Input data:
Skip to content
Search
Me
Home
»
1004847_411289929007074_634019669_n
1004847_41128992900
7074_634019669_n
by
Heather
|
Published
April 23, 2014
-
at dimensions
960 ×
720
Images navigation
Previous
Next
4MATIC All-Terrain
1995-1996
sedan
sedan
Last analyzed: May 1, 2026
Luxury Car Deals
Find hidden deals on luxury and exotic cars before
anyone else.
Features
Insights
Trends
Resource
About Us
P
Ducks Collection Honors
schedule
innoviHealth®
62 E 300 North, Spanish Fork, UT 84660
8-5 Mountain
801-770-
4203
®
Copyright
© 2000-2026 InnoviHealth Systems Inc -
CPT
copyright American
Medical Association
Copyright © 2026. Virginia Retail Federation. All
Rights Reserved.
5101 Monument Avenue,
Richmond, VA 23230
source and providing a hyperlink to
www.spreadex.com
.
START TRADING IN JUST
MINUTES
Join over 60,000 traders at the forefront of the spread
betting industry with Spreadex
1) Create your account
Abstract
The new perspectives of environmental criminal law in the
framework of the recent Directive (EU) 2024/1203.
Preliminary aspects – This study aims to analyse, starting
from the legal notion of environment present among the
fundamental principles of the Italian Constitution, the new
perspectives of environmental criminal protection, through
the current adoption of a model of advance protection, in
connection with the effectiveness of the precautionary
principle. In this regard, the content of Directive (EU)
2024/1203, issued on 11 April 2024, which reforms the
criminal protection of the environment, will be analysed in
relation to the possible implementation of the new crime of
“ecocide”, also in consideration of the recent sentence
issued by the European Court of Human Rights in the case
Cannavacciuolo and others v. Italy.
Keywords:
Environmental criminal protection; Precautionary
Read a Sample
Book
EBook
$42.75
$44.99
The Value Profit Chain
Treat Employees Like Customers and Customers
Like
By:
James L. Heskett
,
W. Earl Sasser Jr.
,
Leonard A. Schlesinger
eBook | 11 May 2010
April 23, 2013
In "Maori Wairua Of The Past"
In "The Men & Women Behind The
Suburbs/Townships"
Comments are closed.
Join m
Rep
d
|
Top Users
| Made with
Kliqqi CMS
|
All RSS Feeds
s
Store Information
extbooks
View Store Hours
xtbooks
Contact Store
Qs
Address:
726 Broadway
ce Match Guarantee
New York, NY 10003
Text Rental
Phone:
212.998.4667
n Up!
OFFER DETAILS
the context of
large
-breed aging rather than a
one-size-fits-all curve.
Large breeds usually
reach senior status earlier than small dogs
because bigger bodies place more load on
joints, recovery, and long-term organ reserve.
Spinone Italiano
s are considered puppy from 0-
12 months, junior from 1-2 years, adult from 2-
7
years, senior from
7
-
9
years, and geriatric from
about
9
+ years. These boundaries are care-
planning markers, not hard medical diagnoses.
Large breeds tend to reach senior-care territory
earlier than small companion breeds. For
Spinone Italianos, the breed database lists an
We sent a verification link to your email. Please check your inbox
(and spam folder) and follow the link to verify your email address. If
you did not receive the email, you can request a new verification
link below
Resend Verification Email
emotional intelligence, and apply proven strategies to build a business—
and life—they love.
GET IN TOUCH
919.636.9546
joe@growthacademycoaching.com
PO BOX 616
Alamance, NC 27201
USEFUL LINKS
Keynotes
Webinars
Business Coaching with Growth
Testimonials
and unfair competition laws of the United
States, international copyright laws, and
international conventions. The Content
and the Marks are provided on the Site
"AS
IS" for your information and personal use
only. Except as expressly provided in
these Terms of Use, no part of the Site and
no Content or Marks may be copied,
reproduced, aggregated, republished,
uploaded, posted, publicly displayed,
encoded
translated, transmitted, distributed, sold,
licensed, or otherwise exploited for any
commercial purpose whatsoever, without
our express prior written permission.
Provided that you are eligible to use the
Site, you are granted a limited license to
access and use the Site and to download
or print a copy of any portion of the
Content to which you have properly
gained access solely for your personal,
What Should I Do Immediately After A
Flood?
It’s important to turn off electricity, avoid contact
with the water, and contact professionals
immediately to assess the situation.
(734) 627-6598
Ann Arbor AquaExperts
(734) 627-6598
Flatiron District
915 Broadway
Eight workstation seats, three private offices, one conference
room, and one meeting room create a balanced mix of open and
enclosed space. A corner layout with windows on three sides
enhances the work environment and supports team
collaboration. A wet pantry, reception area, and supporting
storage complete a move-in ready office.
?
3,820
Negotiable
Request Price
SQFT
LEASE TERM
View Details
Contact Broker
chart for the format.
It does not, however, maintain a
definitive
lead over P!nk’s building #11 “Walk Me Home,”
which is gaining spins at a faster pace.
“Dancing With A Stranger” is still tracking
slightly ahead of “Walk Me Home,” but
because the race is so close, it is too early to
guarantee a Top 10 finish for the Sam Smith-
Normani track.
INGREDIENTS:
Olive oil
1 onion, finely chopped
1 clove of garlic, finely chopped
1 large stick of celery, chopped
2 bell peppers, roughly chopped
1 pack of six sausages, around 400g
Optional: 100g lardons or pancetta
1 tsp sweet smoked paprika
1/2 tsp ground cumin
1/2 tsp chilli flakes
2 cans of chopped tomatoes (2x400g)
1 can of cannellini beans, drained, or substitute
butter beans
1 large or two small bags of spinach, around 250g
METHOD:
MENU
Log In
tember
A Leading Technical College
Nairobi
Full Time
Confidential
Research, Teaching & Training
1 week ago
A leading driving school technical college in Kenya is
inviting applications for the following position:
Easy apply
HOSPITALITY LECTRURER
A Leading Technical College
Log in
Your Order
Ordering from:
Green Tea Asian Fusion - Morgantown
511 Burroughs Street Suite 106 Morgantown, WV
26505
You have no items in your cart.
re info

Brief:
For each record above, print an exact copy.

Problem solution:
Skip to content
Search
Me
Home
»
1004847_411289929007074_634019669_n
1004847_41128992900
7074_634019669_n
by
Heather
|
Published
April 23, 2014
-
at dimensions
960 ×
720
Images navigation
Previous
Next
4MATIC All-Terrain
1995-1996
sedan
sedan
Last analyzed: May 1, 2026
Luxury Car Deals
Find hidden deals on luxury and exotic cars before
anyone else.
Features
Insights
Trends
Resource
About Us
P
Ducks Collection Honors
schedule
innoviHealth®
62 E 300 North, Spanish Fork, UT 84660
8-5 Mountain
801-770-
4203
®
Copyright
© 2000-2026 InnoviHealth Systems Inc -
CPT
copyright American
Medical Association
Copyright © 2026. Virginia Retail Federation. All
Rights Reserved.
5101 Monument Avenue,
Richmond, VA 23230
source and providing a hyperlink to
www.spreadex.com
.
START TRADING IN JUST
MINUTES
Join over 60,000 traders at the forefront of the spread
betting industry with Spreadex
1) Create your account
Abstract
The new perspectives of environmental criminal law in the
framework of the recent Directive (EU) 2024/1203.
Preliminary aspects – This study aims to analyse, starting
from the legal notion of environment present among the
fundamental principles of the Italian Constitution, the new
perspectives of environmental criminal protection, through
the current adoption of a model of advance protection, in
connection with the effectiveness of the precautionary
principle. In this regard, the content of Directive (EU)
2024/1203, issued on 11 April 2024, which reforms the
criminal protection of the environment, will be analysed in
relation to the possible implementation of the new crime of
“ecocide”, also in consideration of the recent sentence
issued by the European Court of Human Rights in the case
Cannavacciuolo and others v. Italy.
Keywords:
Environmental criminal protection; Precautionary
Read a Sample
Book
EBook
$42.75
$44.99
The Value Profit Chain
Treat Employees Like Customers and Customers
Like
By:
James L. Heskett
,
W. Earl Sasser Jr.
,
Leonard A. Schlesinger
eBook | 11 May 2010
April 23, 2013
In "Maori Wairua Of The Past"
In "The Men & Women Behind The
Suburbs/Townships"
Comments are closed.
Join m
Rep
d
|
Top Users
| Made with
Kliqqi CMS
|
All RSS Feeds
s
Store Information
extbooks
View Store Hours
xtbooks
Contact Store
Qs
Address:
726 Broadway
ce Match Guarantee
New York, NY 10003
Text Rental
Phone:
212.998.4667
n Up!
OFFER DETAILS
the context of
large
-breed aging rather than a
one-size-fits-all curve.
Large breeds usually
reach senior status earlier than small dogs
because bigger bodies place more load on
joints, recovery, and long-term organ reserve.
Spinone Italiano
s are considered puppy from 0-
12 months, junior from 1-2 years, adult from 2-
7
years, senior from
7
-
9
years, and geriatric from
about
9
+ years. These boundaries are care-
planning markers, not hard medical diagnoses.
Large breeds tend to reach senior-care territory
earlier than small companion breeds. For
Spinone Italianos, the breed database lists an
We sent a verification link to your email. Please check your inbox
(and spam folder) and follow the link to verify your email address. If
you did not receive the email, you can request a new verification
link below
Resend Verification Email
emotional intelligence, and apply proven strategies to build a business—
and life—they love.
GET IN TOUCH
919.636.9546
joe@growthacademycoaching.com
PO BOX 616
Alamance, NC 27201
USEFUL LINKS
Keynotes
Webinars
Business Coaching with Growth
Testimonials
and unfair competition laws of the United
States, international copyright laws, and
international conventions. The Content
and the Marks are provided on the Site
"AS
IS" for your information and personal use
only. Except as expressly provided in
these Terms of Use, no part of the Site and
no Content or Marks may be copied,
reproduced, aggregated, republished,
uploaded, posted, publicly displayed,
encoded
translated, transmitted, distributed, sold,
licensed, or otherwise exploited for any
commercial purpose whatsoever, without
our express prior written permission.
Provided that you are eligible to use the
Site, you are granted a limited license to
access and use the Site and to download
or print a copy of any portion of the
Content to which you have properly
gained access solely for your personal,
What Should I Do Immediately After A
Flood?
It’s important to turn off electricity, avoid contact
with the water, and contact professionals
immediately to assess the situation.
(734) 627-6598
Ann Arbor AquaExperts
(734) 627-6598
Flatiron District
915 Broadway
Eight workstation seats, three private offices, one conference
room, and one meeting room create a balanced mix of open and
enclosed space. A corner layout with windows on three sides
enhances the work environment and supports team
collaboration. A wet pantry, reception area, and supporting
storage complete a move-in ready office.
?
3,820
Negotiable
Request Price
SQFT
LEASE TERM
View Details
Contact Broker
chart for the format.
It does not, however, maintain a
definitive
lead over P!nk’s building #11 “Walk Me Home,”
which is gaining spins at a faster pace.
“Dancing With A Stranger” is still tracking
slightly ahead of “Walk Me Home,” but
because the race is so close, it is too early to
guarantee a Top 10 finish for the Sam Smith-
Normani track.
INGREDIENTS:
Olive oil
1 onion, finely chopped
1 clove of garlic, finely chopped
1 large stick of celery, chopped
2 bell peppers, roughly chopped
1 pack of six sausages, around 400g
Optional: 100g lardons or pancetta
1 tsp sweet smoked paprika
1/2 tsp ground cumin
1/2 tsp chilli flakes
2 cans of chopped tomatoes (2x400g)
1 can of cannellini beans, drained, or substitute
butter beans
1 large or two small bags of spinach, around 250g
METHOD:
MENU
Log In
tember
A Leading Technical College
Nairobi
Full Time
Confidential
Research, Teaching & Training
1 week ago
A leading driving school technical college in Kenya is
inviting applications for the following position:
Easy apply
HOSPITALITY LECTRURER
A Leading Technical College
Log in
Your Order
Ordering from:
Green Tea Asian Fusion - Morgantown
511 Burroughs Street Suite 106 Morgantown, WV
26505
You have no items in your cart.
re info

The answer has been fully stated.